Aussies love barley – after all, it makes beer – and an international team of researchers has good news for its production in Australia. Barley typically struggles to grow in a hot country like ours, but the team has identified a new mechanism that allows the grass to grow more flowers, and therefore grains, despite rising temperatures.

The researchers, led by Gang Li of the University of Adelaide and Dabing Zhang of the University of Adelaide and Shanghai Jiao Tong University, China, demonstrated that removing a protein called HvMADS1 made barley branch out and grow more flowers at high temperatures.

“Cereal crops such as wheat and barley are worth over $12 billion to the Australian economy,” says Li.

“Genes that control the amount of grain produced per plant under higher temperatures are really attractive targets for breeders and researchers, particularly in the face of changing environmental conditions.

“It has long been presumed that environmental cues such as temperature are responsible for the diversity of the biological structures between cereals. However, the mechanisms behind the structural changes have been largely unknown, which is why this study is important.”


Read more: Wheat and barley are incredibly diverse


Like other grasses, barley grows flowers that get pollinated and produce seeds. These seeds are grains that we use to eat and make beer.

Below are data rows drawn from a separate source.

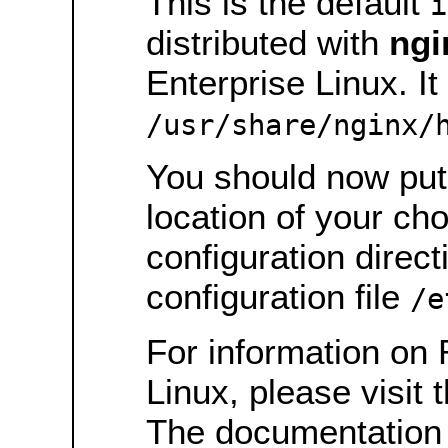
This is the default
i
distributed with
ngi
Enterprise Linux. It 
/usr/share/nginx/
You should now put 
location of your ch
configuration direct
configuration file
/e
For information on 
Linux, please visit 
The documentation 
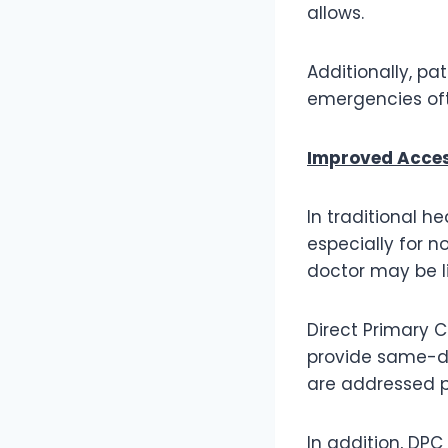
allows.
Additionally, pa
emergencies ofte
Improved Acces
In traditional 
especially for n
doctor may be li
Direct Primary C
provide same-da
are addressed p
In addition, DPC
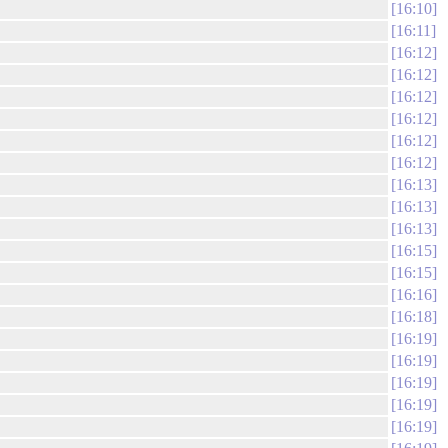
16:10
16:11
16:12
16:12
16:12
16:12
16:12
16:12
16:13
16:13
16:13
16:15
16:15
16:16
16:18
16:19
16:19
16:19
16:19
16:19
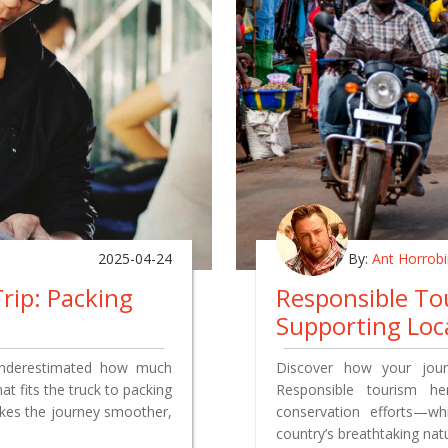
2025-04-24
By:
Ant Horrob
rip: Packing
Responsible Tou
Supporting Loc
underestimated how much
Discover how your jour
at fits the truck to packing
Responsible tourism he
akes the journey smoother,
conservation efforts—whi
country’s breathtaking nat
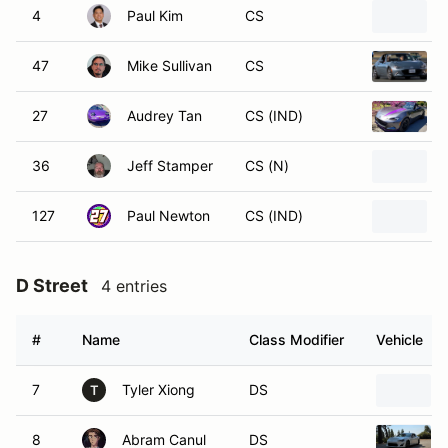
4
Paul Kim
CS
47
Mike Sullivan
CS
27
Audrey Tan
CS (IND)
36
Jeff Stamper
CS (N)
127
Paul Newton
CS (IND)
D Street
4 entries
#
Name
Class Modifier
Vehicle
7
Tyler Xiong
DS
T
8
Abram Canul
DS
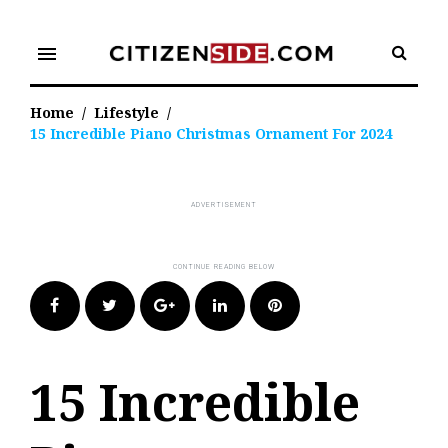
Skip
to
menu
content
Home
/
Lifestyle
/
15 Incredible Piano Christmas Ornament For 2024
Facebook
Twitter
Google+
LinkedIn
Pinterest
15 Incredible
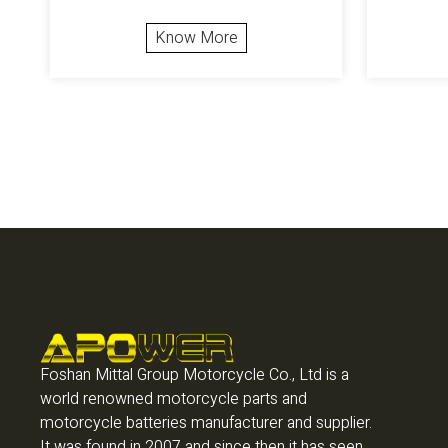
Know More
Foshan Mittal Group Motorcycle Co., Ltd is a
world renowned motorcycle parts and
motorcycle batteries manufacturer and supplier.
It was found in 2007 and since then it has seen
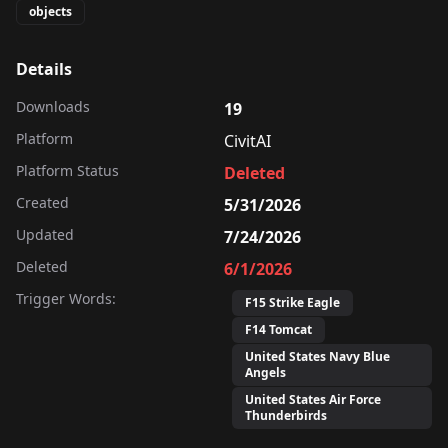
objects
Details
Downloads
19
Platform
CivitAI
Platform Status
Deleted
Created
5/31/2026
Updated
7/24/2026
Deleted
6/1/2026
Trigger Words:
F15 Strike Eagle
F14 Tomcat
United States Navy Blue
Angels
United States Air Force
Thunderbirds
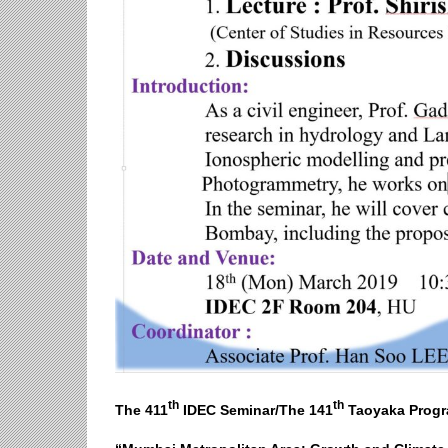
th
th
The 411
IDEC Seminar/The 141
Taoyaka Progr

In the study, published in Nature Plants, the team found that HvMADS1 regulated the number of  flowers growing on each ‘spike’, the section of the reproductive part of the barley that is equivalent to a corn cob.

Normally, these spikes will branch out and make lots of seeds, but the team found that when it gets too hot, HvMADS1 bound with other factors that stopped the branching, leading to fewer branches and fewer grains.

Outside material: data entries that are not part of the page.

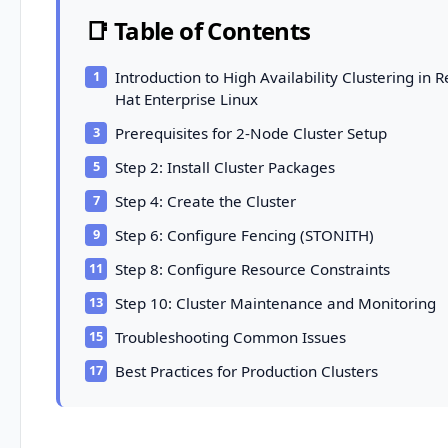
📑 Table of Contents
Introduction to High Availability Clustering in 
Hat Enterprise Linux
Prerequisites for 2-Node Cluster Setup
Step 2: Install Cluster Packages
Step 4: Create the Cluster
Step 6: Configure Fencing (STONITH)
Step 8: Configure Resource Constraints
Step 10: Cluster Maintenance and Monitoring
Troubleshooting Common Issues
Best Practices for Production Clusters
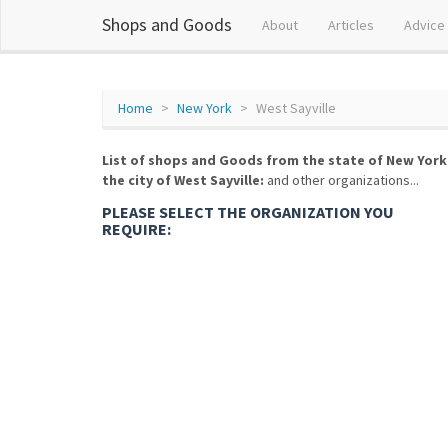
Shops and Goods
About
Articles
Advice
Home
New York
West Sayville
List of shops and Goods from the state of New York
the city of West Sayville:
and other organizations...
PLEASE SELECT THE ORGANIZATION YOU
REQUIRE:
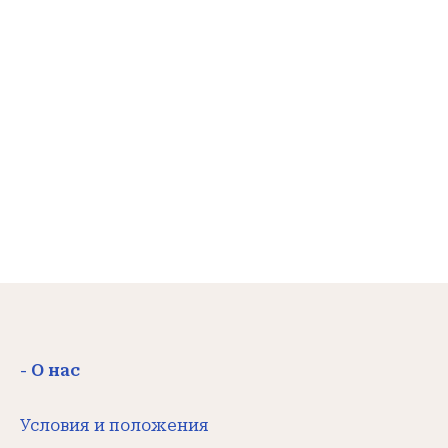
- О нас
Условия и положения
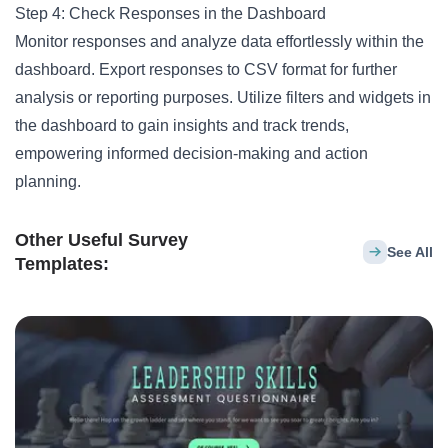
Step 4: Check Responses in the Dashboard
Monitor responses and analyze data effortlessly within the
dashboard. Export responses to CSV format for further
analysis or reporting purposes. Utilize filters and widgets in
the dashboard to gain insights and track trends,
empowering informed decision-making and action
planning.
Other Useful Survey
See All
Templates:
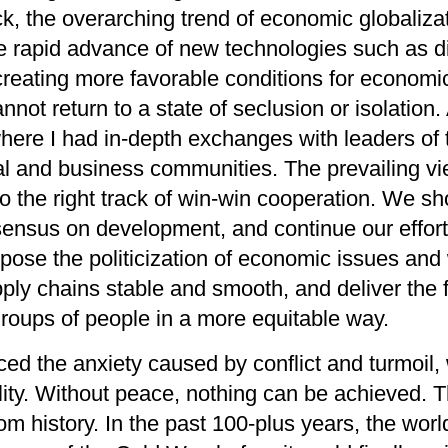
k, the
overarching trend
of economic globaliza
e rapi
d advance
of new technologies such as di
is creating more favorable conditions for economi
not return to a state of seclusion or isolation.
here I
had in-depth exchanges
with leaders of
cal and business communities.
The prevailing vi
to
the right track of
win-win cooperation
.
We
sh
sensus on development
, and continue our effor
ppose
the
politiciz
ation of e
conomic issues and 
pply chains stable and smooth, and deliver the fr
groups of people in a more equitable way.
ced the anxiety caused by conflict and turmoil,
ity
. Without peace, nothing can be achieved. T
om history. In the past 100-plus years, the wor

Thankfully, the researchers figured a way to reverse this. Using CRIPSR-Cas9, the team was able to remove functional HvMADS1, and the altered barley was once again able to branch out and grow more flowers, despite the heat.

“This could ultimately result in the production of more grain per plant,” says Li.

Interestingly, there may be other HvMADS proteins that could be used.

“This study reveals a new role of this protein family in responding to thermal change and directing the composition of flowers on a stem,” says co-author Matther Tucker of the University of Adelaide.

“With short to medium temperature rises predicted globally, plant scientists and breeders have an enormous challenge ahead of them to generate crop yields needed to feed growing populations in higher temperatures.

“By having a better understanding of the genes underpinning desirable plant traits in response to temperature, scientists can offer insights into breeding climate-smart plants to sustain productivity.”